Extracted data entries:
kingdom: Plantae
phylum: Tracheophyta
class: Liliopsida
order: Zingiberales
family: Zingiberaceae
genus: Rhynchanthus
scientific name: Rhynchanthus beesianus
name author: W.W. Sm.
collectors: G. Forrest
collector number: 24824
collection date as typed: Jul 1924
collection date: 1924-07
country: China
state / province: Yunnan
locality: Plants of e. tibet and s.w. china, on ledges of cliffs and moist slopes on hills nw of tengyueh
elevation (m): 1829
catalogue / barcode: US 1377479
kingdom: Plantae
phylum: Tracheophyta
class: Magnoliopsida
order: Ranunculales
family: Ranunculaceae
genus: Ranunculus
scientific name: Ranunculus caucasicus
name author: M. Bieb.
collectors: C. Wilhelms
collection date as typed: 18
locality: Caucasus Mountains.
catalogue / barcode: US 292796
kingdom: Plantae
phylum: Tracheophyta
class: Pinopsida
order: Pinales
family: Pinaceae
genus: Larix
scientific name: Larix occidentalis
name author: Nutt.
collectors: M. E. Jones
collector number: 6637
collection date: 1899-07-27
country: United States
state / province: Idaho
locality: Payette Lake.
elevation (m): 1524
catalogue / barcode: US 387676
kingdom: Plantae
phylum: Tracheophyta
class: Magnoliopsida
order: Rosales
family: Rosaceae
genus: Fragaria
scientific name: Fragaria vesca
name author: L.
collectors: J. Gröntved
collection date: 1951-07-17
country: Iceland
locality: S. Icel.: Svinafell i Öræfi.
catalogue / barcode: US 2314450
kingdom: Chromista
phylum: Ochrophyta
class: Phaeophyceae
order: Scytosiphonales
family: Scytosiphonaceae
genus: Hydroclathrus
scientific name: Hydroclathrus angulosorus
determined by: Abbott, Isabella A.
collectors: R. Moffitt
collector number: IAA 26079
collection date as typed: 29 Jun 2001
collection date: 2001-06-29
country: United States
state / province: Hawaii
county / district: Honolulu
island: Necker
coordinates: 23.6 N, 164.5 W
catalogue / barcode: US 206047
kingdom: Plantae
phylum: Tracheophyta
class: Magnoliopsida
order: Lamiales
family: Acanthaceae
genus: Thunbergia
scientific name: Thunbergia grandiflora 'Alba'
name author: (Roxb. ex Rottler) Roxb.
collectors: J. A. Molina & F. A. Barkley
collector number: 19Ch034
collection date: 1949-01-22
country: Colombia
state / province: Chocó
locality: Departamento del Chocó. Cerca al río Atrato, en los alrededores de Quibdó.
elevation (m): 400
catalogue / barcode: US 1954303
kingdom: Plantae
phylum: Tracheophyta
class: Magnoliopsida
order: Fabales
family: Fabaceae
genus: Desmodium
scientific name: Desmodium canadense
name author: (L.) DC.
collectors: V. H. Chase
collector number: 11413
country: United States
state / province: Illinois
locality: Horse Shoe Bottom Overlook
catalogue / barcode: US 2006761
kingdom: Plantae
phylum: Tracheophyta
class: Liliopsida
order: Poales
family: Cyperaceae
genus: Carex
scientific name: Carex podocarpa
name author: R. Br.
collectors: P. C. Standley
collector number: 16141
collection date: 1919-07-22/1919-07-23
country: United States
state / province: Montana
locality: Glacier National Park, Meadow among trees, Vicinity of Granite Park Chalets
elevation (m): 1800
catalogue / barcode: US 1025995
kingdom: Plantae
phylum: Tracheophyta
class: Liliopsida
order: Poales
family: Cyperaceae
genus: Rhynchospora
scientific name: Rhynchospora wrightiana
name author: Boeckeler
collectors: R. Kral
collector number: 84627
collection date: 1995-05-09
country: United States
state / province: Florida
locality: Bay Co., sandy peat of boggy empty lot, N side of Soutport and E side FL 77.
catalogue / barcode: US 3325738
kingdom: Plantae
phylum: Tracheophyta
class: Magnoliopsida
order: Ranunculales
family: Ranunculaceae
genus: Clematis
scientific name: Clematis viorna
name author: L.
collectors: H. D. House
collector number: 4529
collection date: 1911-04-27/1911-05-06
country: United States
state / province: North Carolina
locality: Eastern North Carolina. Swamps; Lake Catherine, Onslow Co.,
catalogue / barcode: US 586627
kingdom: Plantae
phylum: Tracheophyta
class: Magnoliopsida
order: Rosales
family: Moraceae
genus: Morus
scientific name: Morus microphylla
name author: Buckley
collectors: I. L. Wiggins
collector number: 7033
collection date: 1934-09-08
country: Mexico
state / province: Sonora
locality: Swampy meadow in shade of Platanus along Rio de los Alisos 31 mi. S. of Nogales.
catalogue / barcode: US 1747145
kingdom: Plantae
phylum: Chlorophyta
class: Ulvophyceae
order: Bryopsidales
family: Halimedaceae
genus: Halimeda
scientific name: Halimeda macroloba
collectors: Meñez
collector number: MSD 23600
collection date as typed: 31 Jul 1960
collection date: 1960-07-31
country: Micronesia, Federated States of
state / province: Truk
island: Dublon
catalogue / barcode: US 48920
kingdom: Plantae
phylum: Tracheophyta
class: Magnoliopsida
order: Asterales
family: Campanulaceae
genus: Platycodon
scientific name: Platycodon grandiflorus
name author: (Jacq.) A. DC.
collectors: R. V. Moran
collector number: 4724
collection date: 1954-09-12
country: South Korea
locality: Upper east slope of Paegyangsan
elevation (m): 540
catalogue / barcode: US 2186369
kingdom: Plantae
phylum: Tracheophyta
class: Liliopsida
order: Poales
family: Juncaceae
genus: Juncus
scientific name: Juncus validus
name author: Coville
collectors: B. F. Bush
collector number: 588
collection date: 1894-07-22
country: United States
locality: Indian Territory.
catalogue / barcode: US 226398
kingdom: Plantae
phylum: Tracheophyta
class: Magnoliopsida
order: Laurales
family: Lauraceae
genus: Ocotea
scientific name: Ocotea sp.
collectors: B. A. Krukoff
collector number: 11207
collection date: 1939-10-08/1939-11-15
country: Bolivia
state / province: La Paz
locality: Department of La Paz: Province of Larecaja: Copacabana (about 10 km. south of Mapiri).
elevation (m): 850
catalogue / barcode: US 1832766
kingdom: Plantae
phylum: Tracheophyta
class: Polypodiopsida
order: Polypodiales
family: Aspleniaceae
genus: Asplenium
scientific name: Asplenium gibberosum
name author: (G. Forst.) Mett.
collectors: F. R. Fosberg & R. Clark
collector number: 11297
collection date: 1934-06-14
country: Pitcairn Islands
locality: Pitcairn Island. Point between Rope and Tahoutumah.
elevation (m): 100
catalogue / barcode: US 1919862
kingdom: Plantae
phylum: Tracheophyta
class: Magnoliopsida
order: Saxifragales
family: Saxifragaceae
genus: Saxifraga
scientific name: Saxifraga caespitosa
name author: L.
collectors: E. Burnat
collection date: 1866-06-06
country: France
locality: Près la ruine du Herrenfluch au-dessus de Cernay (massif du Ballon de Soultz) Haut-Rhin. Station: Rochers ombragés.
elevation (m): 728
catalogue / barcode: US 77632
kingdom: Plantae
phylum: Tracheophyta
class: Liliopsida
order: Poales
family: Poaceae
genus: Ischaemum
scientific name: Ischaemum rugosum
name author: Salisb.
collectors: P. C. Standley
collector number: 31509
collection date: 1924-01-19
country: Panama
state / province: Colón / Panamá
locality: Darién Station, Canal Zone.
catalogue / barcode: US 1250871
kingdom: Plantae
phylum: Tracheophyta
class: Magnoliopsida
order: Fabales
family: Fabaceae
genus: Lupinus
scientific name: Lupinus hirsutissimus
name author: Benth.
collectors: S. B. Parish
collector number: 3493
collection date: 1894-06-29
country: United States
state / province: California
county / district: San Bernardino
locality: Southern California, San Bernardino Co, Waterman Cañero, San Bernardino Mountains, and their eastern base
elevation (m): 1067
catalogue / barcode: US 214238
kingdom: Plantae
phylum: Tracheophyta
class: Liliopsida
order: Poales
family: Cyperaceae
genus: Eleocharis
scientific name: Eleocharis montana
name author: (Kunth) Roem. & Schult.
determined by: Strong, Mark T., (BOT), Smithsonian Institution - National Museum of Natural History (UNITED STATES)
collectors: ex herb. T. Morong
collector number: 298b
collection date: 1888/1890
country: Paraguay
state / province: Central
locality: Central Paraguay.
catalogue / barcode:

» **TASK DESCRIPTION**
Convert the stretch of entries from the line containing "class: Pinopsida" through the line containing "collection date: 2001-06-29" into a JSON list of strings, with one string per line and blank lines omitted.

» **FINAL RESULT**
[
  "class: Pinopsida",
  "order: Pinales",
  "family: Pinaceae",
  "genus: Larix",
  "scientific name: Larix occidentalis",
  "name author: Nutt.",
  "collectors: M. E. Jones",
  "collector number: 6637",
  "collection date: 1899-07-27",
  "country: United States",
  "state / province: Idaho",
  "locality: Payette Lake.",
  "elevation (m): 1524",
  "catalogue / barcode: US 387676",
  "kingdom: Plantae",
  "phylum: Tracheophyta",
  "class: Magnoliopsida",
  "order: Rosales",
  "family: Rosaceae",
  "genus: Fragaria",
  "scientific name: Fragaria vesca",
  "name author: L.",
  "collectors: J. Gröntved",
  "collection date: 1951-07-17",
  "country: Iceland",
  "locality: S. Icel.: Svinafell i Öræfi.",
  "catalogue / barcode: US 2314450",
  "kingdom: Chromista",
  "phylum: Ochrophyta",
  "class: Phaeophyceae",
  "order: Scytosiphonales",
  "family: Scytosiphonaceae",
  "genus: Hydroclathrus",
  "scientific name: Hydroclathrus angulosorus",
  "determined by: Abbott, Isabella A.",
  "collectors: R. Moffitt",
  "collector number: IAA 26079",
  "collection date as typed: 29 Jun 2001",
  "collection date: 2001-06-29"
]